Je leest dit artikel uit de VPRO Gids gratis op VPRO Cinema. Wil je meer lezen over oa documentaires, podcasts en boeken? Neem dan een digitaal abonnement.
In de volledig geanimeerde documentaire Flee vertelt de Afghaanse vluchteling Amin over zijn traumatische tienerjaren. Regisseur Jonas Poher Rasmussen: ‘Ik wil de menselijke kant van zijn verhaal tonen. De politieke kant interesseert me niet, dan gaat het al snel over systemen.’
cadeautje
Uniek in de geschiedenis van de Oscars: de Deense documentaire Flee maakt bij de komende Oscaruitreiking op 27 maart kans op een beeldje voor Beste animatie, Beste documentaire én Beste niet-Engelstalige film. Flee moet dus wel iets heel bijzonders zijn. En dat is het ook. In de volledig geanimeerde film praat de Afghaanse vluchteling Amin met documentairemaker Jonas Poher Rasmussen over zijn traumatische tienerjaren. We zien hoe Amin steeds meer prijsgeeft over zijn destijds verzwegen homoseksualiteit, de verdwijning van zijn vader en de gedwongen en gevaarlijke vlucht met zijn moeder, broers en zussen naar het Westen.

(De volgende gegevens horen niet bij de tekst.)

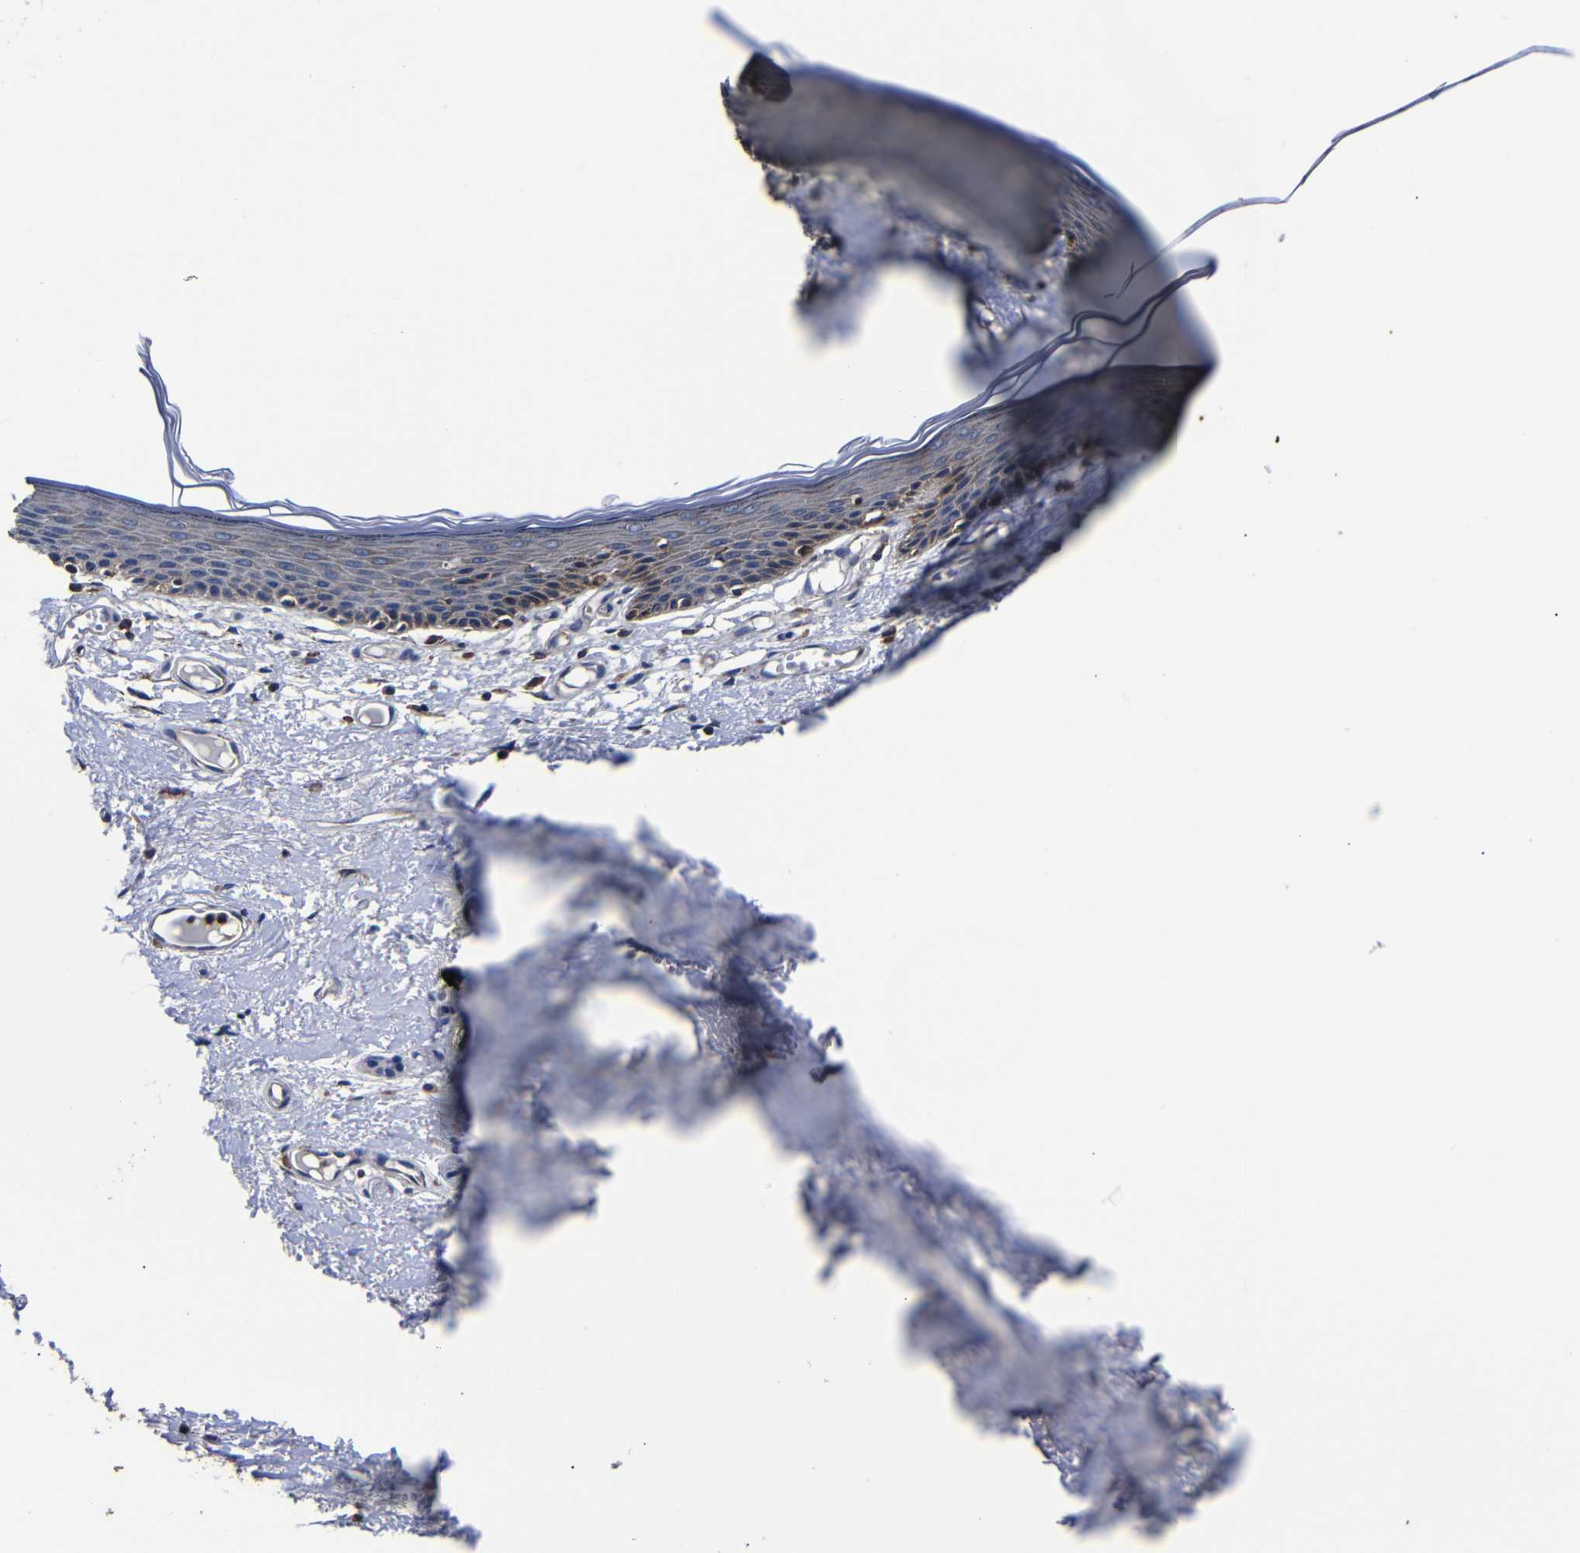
{"staining": {"intensity": "weak", "quantity": "25%-75%", "location": "cytoplasmic/membranous"}, "tissue": "skin", "cell_type": "Epidermal cells", "image_type": "normal", "snomed": [{"axis": "morphology", "description": "Normal tissue, NOS"}, {"axis": "topography", "description": "Vulva"}], "caption": "Brown immunohistochemical staining in benign skin displays weak cytoplasmic/membranous expression in approximately 25%-75% of epidermal cells.", "gene": "SCN9A", "patient": {"sex": "female", "age": 54}}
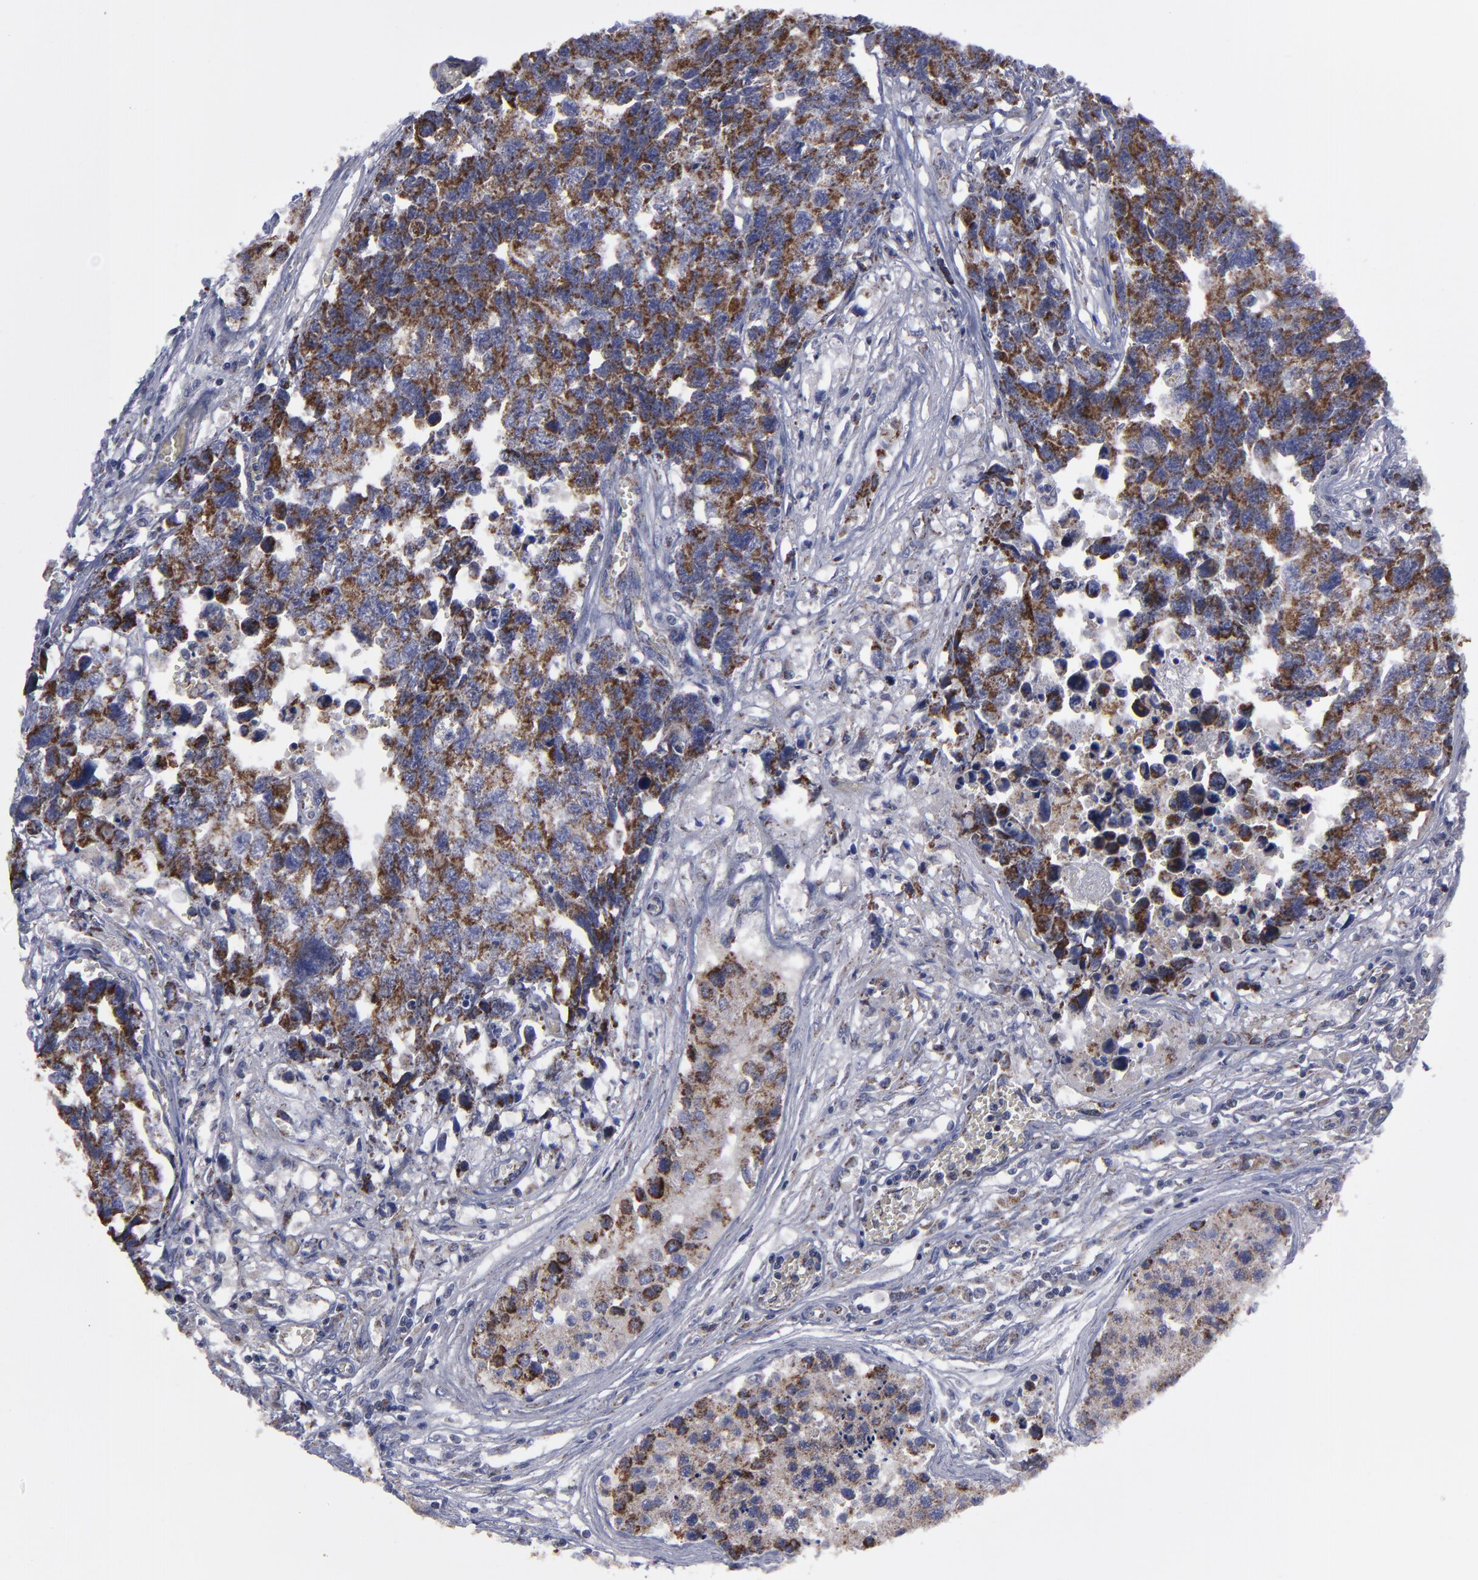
{"staining": {"intensity": "strong", "quantity": ">75%", "location": "cytoplasmic/membranous"}, "tissue": "testis cancer", "cell_type": "Tumor cells", "image_type": "cancer", "snomed": [{"axis": "morphology", "description": "Carcinoma, Embryonal, NOS"}, {"axis": "topography", "description": "Testis"}], "caption": "Testis cancer (embryonal carcinoma) tissue exhibits strong cytoplasmic/membranous positivity in about >75% of tumor cells, visualized by immunohistochemistry.", "gene": "MYOM2", "patient": {"sex": "male", "age": 31}}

Amin en Jonas kennen elkaar van de middelbare school en zijn al jaren bevriend, maar veel van wat Amin hem in de film vertelt is nieuw voor Poher Rasmussen.
U kent Amin al ruim twintig jaar. Was het moeilijk om tegelijkertijd zijn vriend en zijn regisseur te zijn?
Poher Rasmussen: ‘Verrassend genoeg niet, al maakte ik me daar aanvankelijk wel zorgen over. Maar doordat we vrienden zijn konden we heel open naar elkaar toe zijn. En we hadden afgesproken dat we de eerste anderhalf jaar of zo gewoon wat zouden proberen. Zonder camera of microfoon. Zo begon hij te vertellen en hij gaf steeds meer van zijn geheimen prijs. Maar er was altijd een achterdeur: hij mocht op elk moment stoppen als het voor hem niet werkte. Toen we uiteindelijk de financiering voor de film rond hadden, keken we elkaar nog eens goed aan en vroegen: werkt dit? Het antwoord was duidelijk: ja. Daarop besloten we dat we de film gingen maken.’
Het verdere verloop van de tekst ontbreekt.